Towards Fully Reactive Multi-step Generation for Humanoids against Instantaneous Push: A Case of Walking in Place in Sagittal Plane

Abstract

In this paper, we address the problem of generating a trajectory of the zero-moment point (ZMP) and the rate of angular momentum for a bipedal robot in the sagittal plane, with which the balance of the robot is recovered from external push. Unlike most previous works that adjusted a pre-designed ZMP or solved (possibly too heavy) nonlinear optimization problems, our main purpose is to develop a fully reactive step generator in the sense that (a) no pre-calculation of nominal trajectory is required, and (b) the algorithm is simple enough to operate in real time, only by utilizing the current state of the robot.
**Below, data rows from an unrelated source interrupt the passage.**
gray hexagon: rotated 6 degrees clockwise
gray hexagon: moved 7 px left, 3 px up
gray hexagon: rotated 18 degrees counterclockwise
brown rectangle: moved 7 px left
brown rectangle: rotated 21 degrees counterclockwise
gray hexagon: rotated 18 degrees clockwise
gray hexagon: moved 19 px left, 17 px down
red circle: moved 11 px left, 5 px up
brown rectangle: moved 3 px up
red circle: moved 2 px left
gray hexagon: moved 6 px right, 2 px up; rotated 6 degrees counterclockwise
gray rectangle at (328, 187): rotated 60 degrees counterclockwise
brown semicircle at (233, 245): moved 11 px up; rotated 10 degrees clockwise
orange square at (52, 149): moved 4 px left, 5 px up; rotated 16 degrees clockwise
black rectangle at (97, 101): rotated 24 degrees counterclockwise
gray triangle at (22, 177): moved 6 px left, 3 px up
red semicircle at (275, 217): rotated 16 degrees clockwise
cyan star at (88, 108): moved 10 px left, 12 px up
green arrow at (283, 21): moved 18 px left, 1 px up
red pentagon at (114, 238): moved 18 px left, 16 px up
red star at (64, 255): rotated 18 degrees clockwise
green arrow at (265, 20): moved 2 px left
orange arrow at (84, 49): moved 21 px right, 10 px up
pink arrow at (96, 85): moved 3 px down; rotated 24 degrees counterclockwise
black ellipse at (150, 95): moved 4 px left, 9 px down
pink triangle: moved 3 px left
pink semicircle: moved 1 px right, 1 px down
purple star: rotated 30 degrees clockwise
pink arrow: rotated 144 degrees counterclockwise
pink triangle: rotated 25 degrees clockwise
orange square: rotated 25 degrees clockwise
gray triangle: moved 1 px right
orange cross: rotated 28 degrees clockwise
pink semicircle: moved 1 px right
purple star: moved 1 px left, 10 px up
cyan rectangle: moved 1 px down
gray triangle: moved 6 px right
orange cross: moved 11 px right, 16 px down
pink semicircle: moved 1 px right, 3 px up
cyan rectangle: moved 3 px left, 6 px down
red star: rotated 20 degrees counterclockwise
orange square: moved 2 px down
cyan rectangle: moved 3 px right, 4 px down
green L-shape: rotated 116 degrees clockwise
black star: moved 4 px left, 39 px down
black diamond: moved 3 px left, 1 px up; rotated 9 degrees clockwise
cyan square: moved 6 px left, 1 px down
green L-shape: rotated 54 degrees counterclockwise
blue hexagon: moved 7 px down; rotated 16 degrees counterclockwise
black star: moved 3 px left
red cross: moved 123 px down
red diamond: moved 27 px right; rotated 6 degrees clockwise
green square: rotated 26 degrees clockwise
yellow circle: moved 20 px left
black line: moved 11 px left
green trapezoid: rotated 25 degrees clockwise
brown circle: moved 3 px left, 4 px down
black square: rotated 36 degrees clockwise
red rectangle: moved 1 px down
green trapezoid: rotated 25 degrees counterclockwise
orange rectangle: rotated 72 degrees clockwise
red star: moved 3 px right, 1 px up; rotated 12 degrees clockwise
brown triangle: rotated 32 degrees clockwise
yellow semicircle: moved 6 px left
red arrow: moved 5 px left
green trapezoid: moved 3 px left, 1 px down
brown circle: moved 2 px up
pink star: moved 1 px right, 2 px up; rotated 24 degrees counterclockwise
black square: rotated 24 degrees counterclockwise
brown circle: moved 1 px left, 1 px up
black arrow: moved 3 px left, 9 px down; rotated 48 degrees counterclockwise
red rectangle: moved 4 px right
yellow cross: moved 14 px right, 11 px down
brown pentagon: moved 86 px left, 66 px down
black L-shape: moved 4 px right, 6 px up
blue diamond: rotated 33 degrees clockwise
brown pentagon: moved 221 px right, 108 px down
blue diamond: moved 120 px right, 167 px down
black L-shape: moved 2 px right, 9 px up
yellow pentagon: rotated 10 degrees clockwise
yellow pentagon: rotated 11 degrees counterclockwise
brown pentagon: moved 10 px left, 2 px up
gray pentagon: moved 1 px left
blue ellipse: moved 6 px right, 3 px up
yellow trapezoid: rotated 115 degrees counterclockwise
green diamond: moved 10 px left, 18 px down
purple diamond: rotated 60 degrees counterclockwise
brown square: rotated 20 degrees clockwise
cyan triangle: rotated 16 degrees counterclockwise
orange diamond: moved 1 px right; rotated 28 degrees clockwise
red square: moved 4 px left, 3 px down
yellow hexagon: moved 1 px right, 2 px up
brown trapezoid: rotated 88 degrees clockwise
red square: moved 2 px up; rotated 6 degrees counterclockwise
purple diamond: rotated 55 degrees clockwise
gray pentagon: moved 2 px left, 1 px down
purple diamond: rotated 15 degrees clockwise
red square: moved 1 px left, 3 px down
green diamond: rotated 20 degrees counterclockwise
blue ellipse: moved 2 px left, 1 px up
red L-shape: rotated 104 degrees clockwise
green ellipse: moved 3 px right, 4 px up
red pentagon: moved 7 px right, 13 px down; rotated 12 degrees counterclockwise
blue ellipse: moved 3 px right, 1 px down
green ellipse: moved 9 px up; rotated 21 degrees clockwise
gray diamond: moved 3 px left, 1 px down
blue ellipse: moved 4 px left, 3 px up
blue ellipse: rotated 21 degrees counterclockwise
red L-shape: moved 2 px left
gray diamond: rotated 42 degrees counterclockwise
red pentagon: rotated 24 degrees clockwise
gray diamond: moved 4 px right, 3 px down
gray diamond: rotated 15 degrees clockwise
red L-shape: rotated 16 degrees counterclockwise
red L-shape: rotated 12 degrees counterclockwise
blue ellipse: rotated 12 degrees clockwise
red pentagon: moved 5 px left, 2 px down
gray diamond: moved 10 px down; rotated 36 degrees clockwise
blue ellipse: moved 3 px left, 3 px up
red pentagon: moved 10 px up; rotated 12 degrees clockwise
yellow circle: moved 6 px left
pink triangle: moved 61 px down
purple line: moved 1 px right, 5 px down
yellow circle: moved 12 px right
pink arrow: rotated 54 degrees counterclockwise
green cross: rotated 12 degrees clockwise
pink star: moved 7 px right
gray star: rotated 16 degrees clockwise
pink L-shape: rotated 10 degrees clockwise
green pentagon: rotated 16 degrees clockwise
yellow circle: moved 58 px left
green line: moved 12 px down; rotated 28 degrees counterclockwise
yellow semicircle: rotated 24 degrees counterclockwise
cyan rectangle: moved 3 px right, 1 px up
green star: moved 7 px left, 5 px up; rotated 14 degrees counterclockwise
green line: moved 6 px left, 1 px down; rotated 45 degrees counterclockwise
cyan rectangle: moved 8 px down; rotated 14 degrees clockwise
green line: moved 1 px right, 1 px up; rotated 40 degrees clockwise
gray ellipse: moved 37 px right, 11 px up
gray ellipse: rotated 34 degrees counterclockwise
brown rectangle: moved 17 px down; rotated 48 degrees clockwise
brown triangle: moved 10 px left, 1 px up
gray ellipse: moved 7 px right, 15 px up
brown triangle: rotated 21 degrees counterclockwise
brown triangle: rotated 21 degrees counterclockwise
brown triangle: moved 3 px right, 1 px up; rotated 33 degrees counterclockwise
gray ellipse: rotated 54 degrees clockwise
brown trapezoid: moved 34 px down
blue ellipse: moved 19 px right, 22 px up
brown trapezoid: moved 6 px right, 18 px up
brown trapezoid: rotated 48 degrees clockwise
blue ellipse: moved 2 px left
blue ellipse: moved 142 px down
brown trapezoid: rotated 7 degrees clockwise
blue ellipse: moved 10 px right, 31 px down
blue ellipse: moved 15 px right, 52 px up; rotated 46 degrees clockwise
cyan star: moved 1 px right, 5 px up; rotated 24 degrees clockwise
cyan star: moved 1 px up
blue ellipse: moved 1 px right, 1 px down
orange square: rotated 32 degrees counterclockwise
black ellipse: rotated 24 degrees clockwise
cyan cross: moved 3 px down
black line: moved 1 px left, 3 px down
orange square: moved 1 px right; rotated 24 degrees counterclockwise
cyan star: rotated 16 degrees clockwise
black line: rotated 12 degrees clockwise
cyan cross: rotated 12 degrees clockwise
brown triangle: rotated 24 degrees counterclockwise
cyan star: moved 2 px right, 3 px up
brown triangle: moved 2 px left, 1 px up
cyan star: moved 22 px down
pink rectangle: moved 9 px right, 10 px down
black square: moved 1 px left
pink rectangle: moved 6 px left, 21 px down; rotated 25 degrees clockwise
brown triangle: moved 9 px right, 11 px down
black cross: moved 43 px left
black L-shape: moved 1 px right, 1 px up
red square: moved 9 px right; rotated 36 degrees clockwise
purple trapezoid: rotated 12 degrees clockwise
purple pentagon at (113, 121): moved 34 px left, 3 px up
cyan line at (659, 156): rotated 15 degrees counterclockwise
For the design, it is seen by reinterpreting the centroidal dynamics in the hybrid model framework that the balance recovery problem can be recast as the problem of stabilizing a hybrid-type (linear) inverted pendulum model. On the basis of the concept of the divergent component of motion, a simple hybrid control law is then constructed to stabilize the hybrid system, which serves as a step generator that automatically determines where and when to step. This paper briefly sketches a mathematical proof on the performance of the proposed generator from a control-theoretic perspective, which is also supported by simulation results.